[Extract to read]
2. The catalyst won't be Hormuz — it'll be an AI headline
As much as I want a pullback, I don't think the Hormuz situation is the catalyst. More likely it's an earnings miss or some scare in the semiconductor trade. It could be something data-center related, or a China-competition shock like DeepSeek a few years back, or something we're simply not thinking of. This trade looks invincible right now — and it always does right before it turns. But it could run another 30% first, so I'm not trying to time it.
3. Concentration risk is the most underrated danger
These environments are where people make really silly mistakes. Someone in my comments was saying buy Micron, buy SanDisk, buy every day because they're invincible and go up daily. To be fair, over the last couple of months that thinking was right. But at some point the music stops. Like musical chairs, someone won't find a seat, and it'll be painful for those who chased inappropriately.
If your entire portfolio is now semiconductors or long Nasdaq, you're opening yourself up to a lot of pain the other direction when a sharp correction hits — and no one knows exactly when that is. If you trail stops, take partial profits, or scale out of positions, you're managing that concentration risk. Don't take a good thing and turn it into a bad thing.
The short-term trade I prefer
Personally, my favorite short-term trade is still short bonds, long dollar. And if gold bounces, I think there may be an opportunity to sell that rally.
Institutional positioning paints a consistent picture. On COT data, the dollar shows general accumulation, though there's been a little selling lately. Gold institutions are still net long overall, but the direction is basically sideways — neutral. In the latest week-over-week change, institutions sold things like the Dow, the pound, the dollar, and the Canadian dollar, and bought the Nasdaq.
Put it all together and my conclusion is simple: enjoy the rally, but be wary of the invincibility illusion. The more lopsided your exposure, the higher the bill when the music stops.
[/Extract to read]
[Data excerpts]
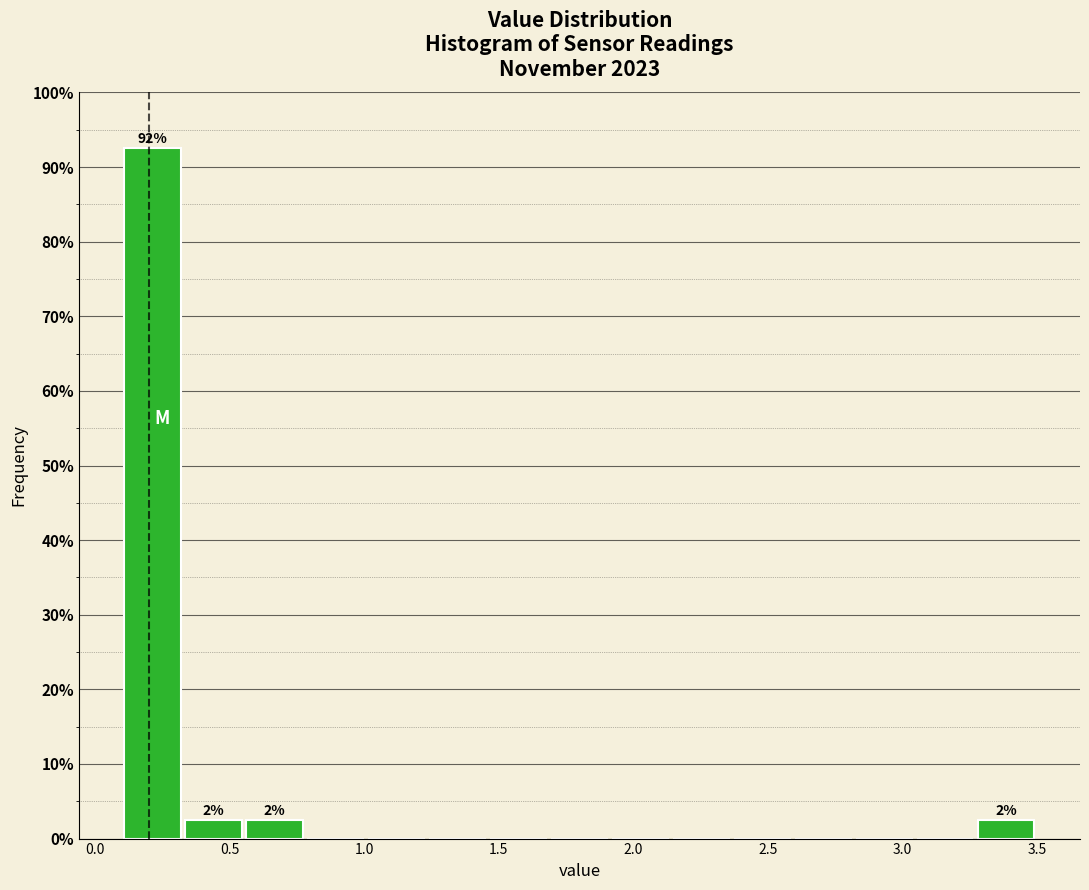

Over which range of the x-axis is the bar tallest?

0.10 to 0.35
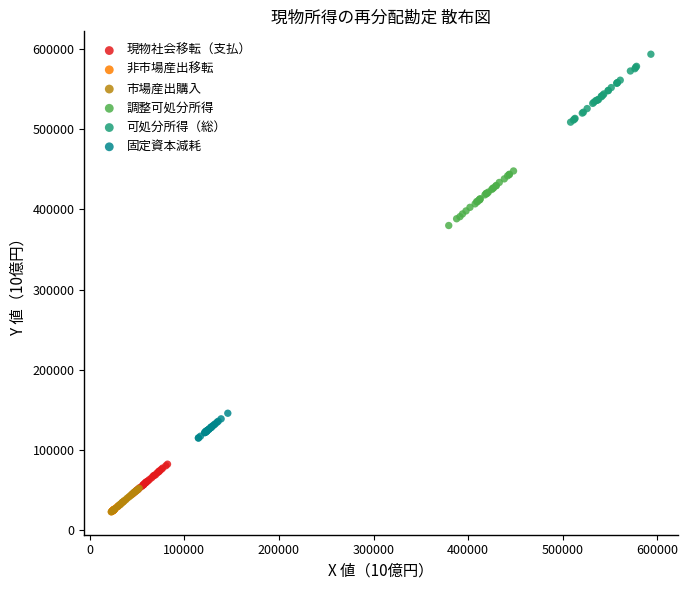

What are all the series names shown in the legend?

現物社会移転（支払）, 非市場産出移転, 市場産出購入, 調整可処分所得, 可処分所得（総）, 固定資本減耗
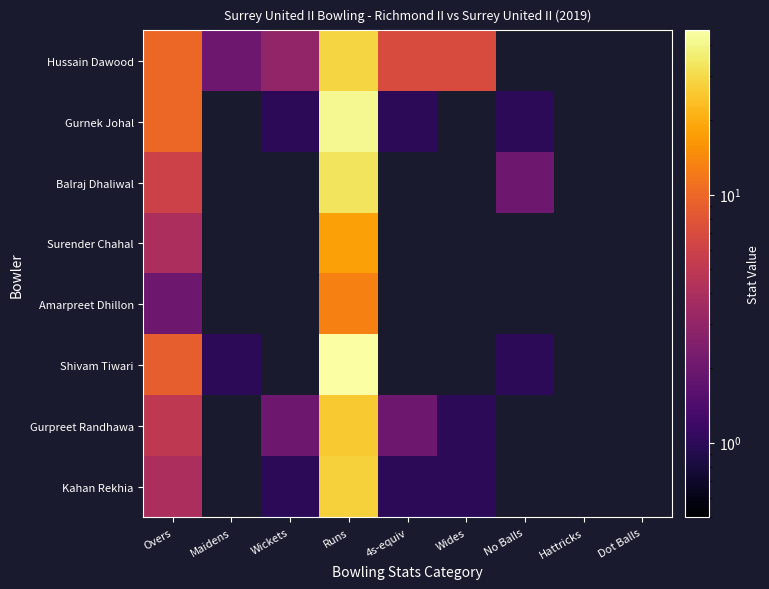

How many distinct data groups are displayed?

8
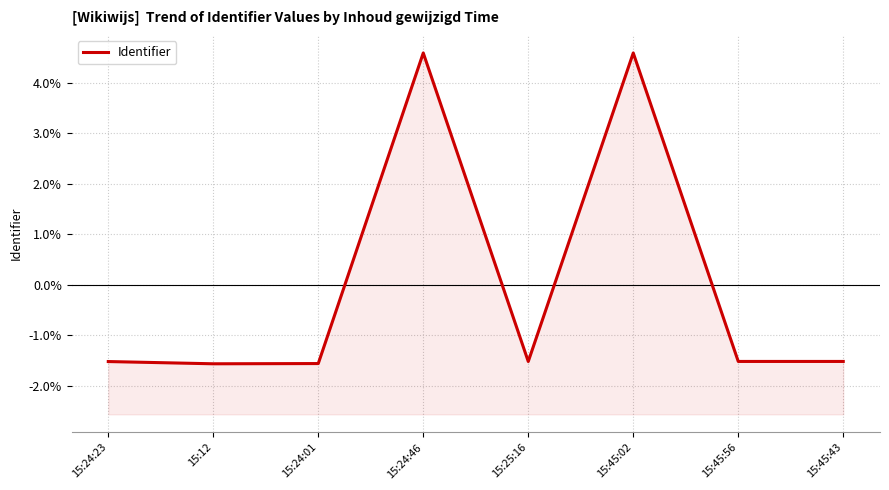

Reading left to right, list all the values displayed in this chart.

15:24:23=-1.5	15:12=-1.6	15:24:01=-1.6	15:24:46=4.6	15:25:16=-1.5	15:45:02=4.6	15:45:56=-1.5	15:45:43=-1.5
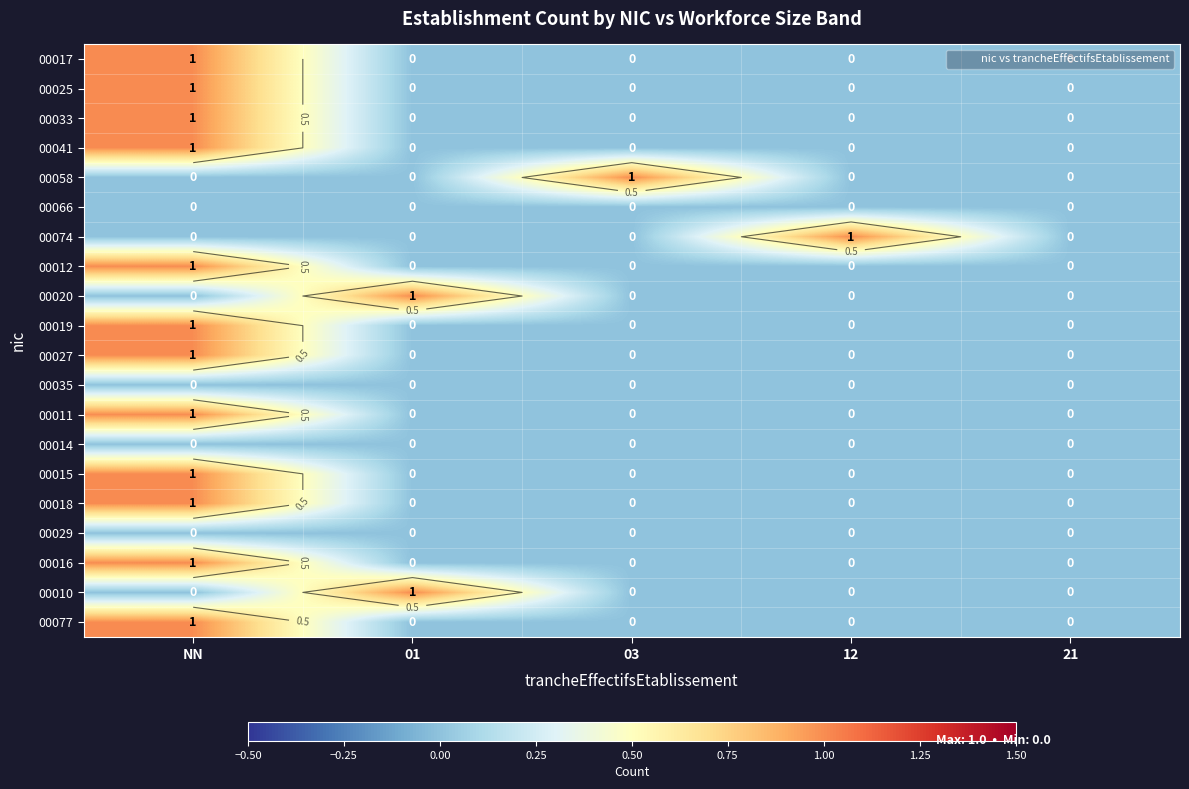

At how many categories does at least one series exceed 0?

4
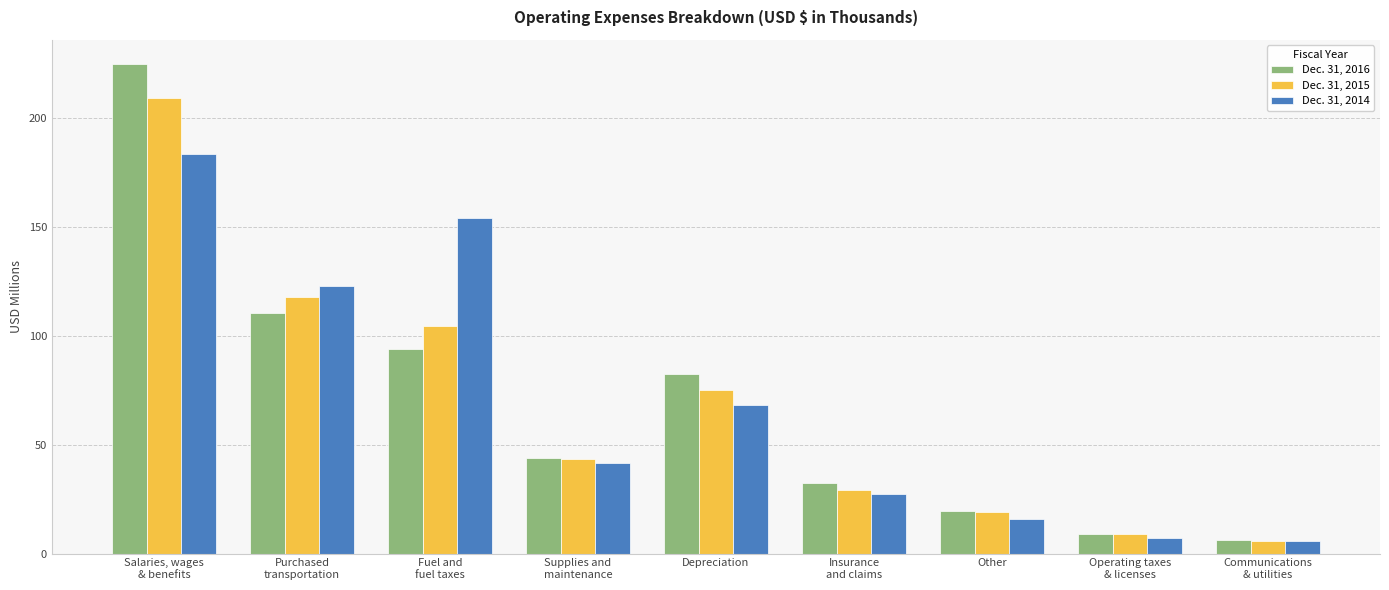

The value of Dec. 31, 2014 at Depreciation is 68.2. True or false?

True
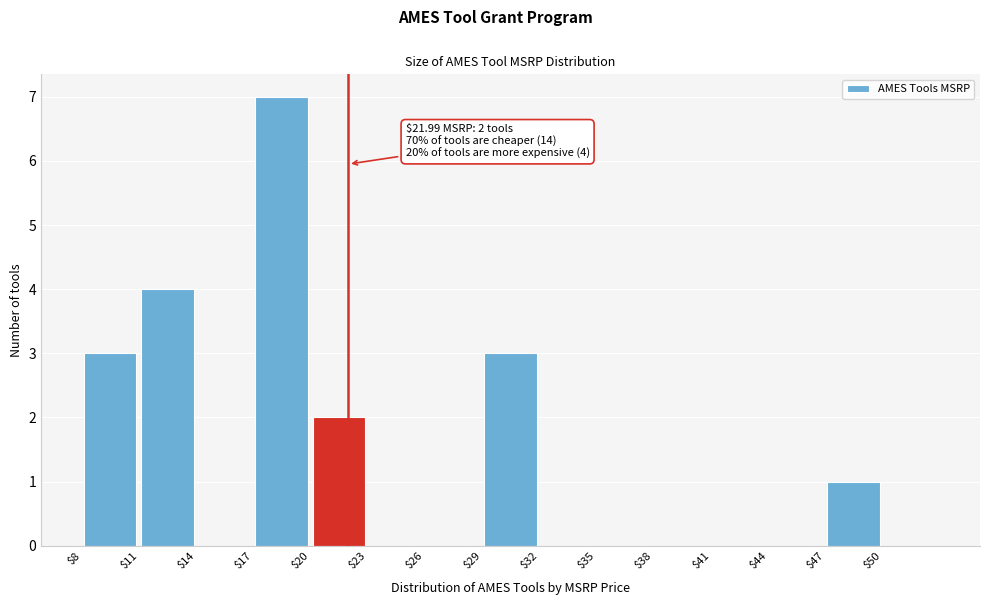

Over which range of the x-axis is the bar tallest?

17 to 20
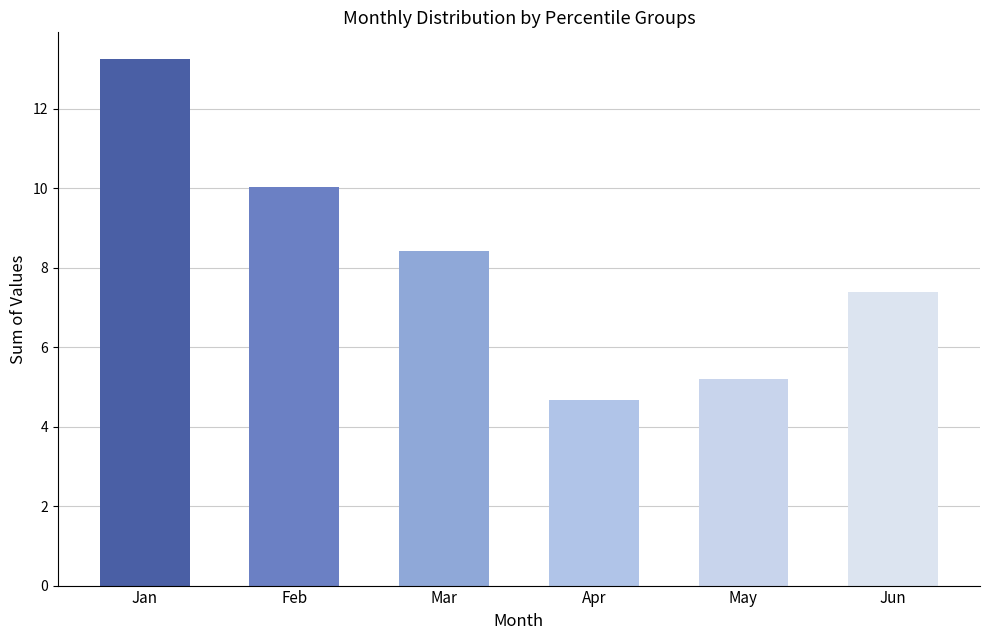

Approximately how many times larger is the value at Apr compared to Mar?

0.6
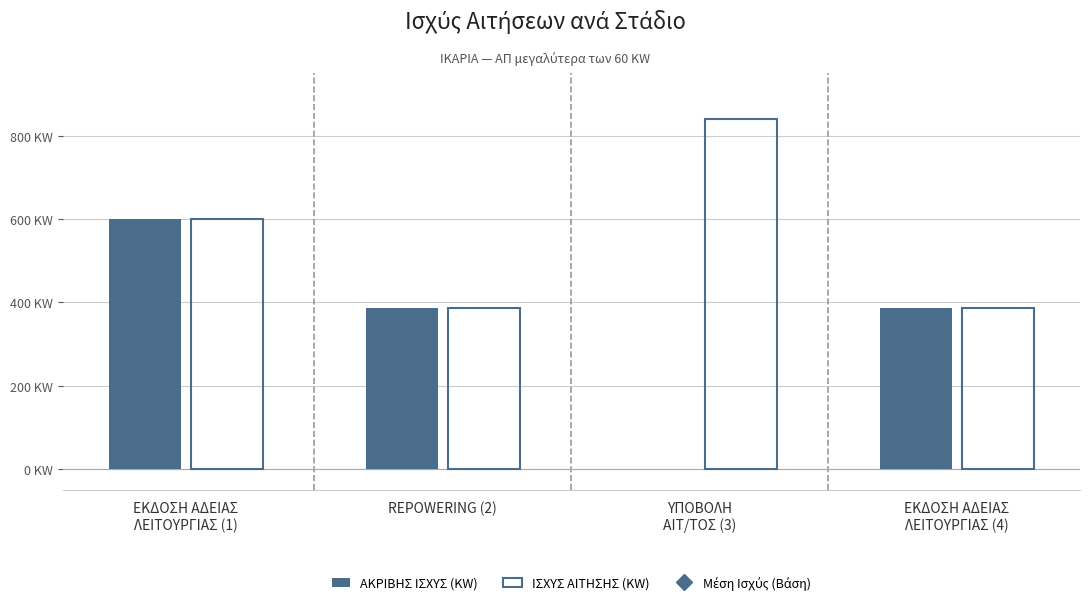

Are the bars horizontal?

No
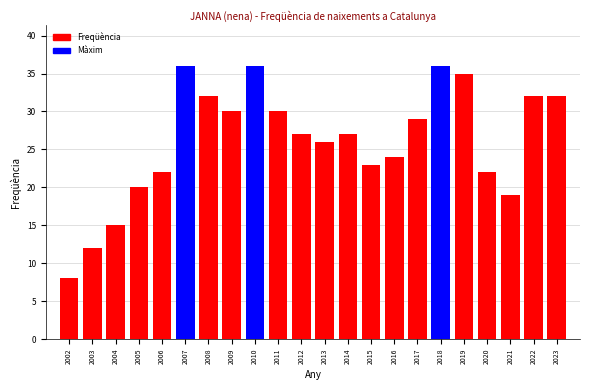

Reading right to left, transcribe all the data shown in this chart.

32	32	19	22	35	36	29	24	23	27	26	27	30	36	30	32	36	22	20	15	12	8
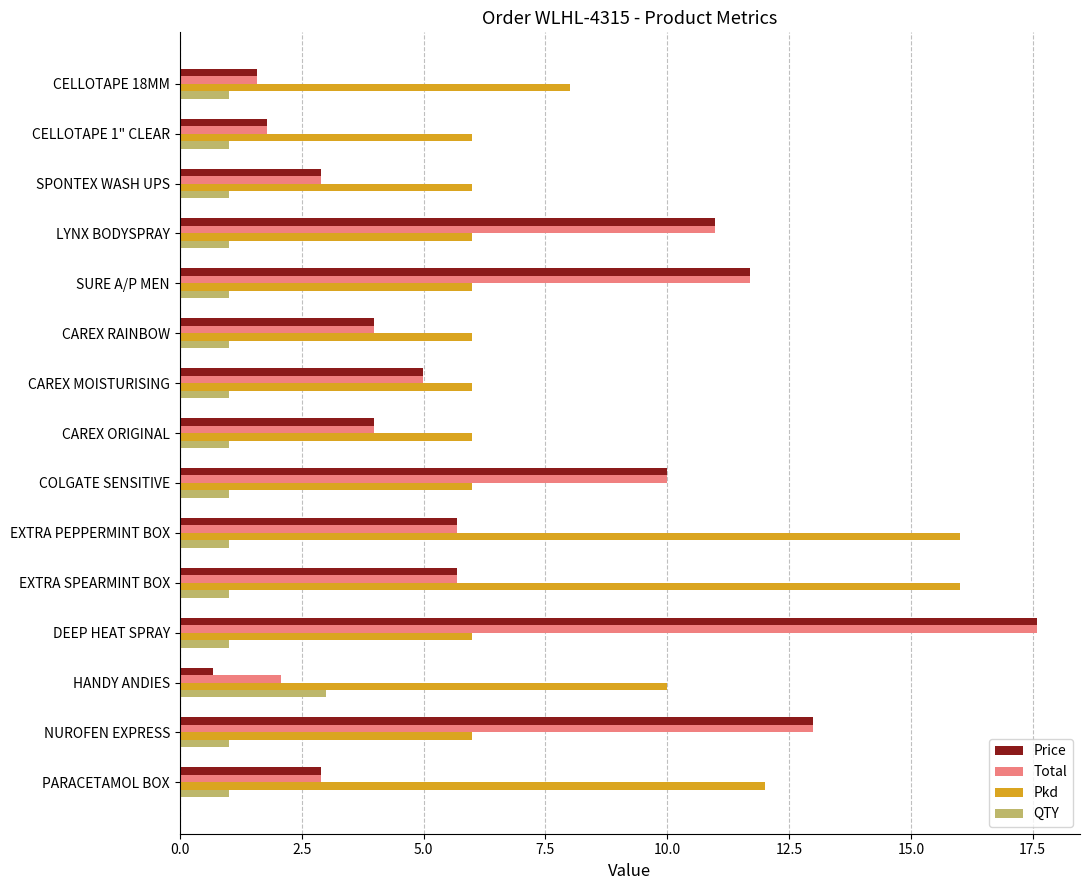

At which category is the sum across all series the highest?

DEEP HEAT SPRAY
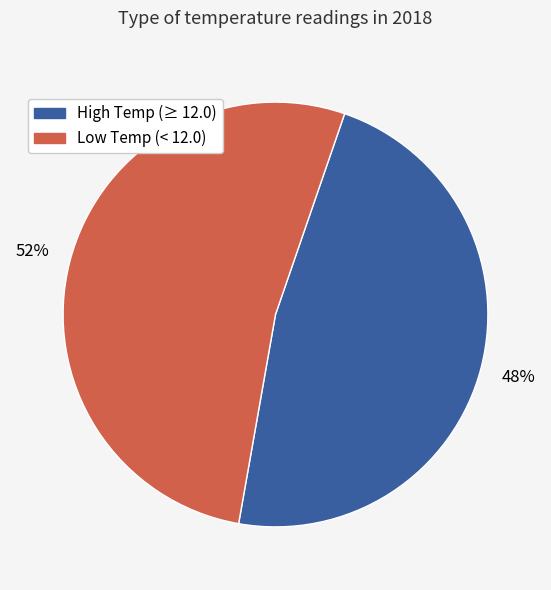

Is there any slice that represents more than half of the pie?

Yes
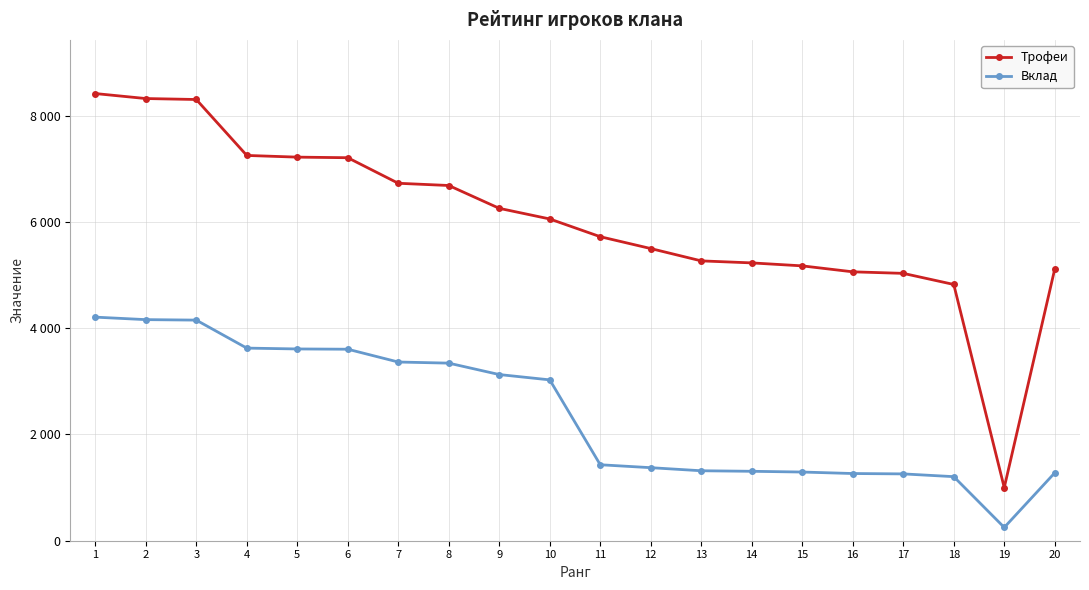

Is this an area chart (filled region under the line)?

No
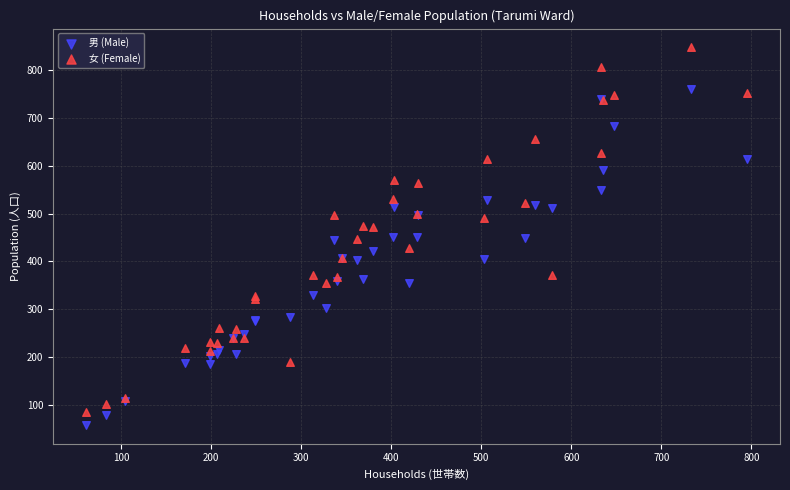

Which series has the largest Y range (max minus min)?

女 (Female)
[/Data excerpts]
- _Problems and tasks_
**1)** In the market commentary, why does the author avoid trying to time a pullback in the trade?
**2)** List the ways the market commentary gives for managing concentration risk.

- _Answers to each task_
**1)** The author believes the trade could run another 30% before it turns.

**2)**
- Trail stops
- Take partial profits
- Scale out of positions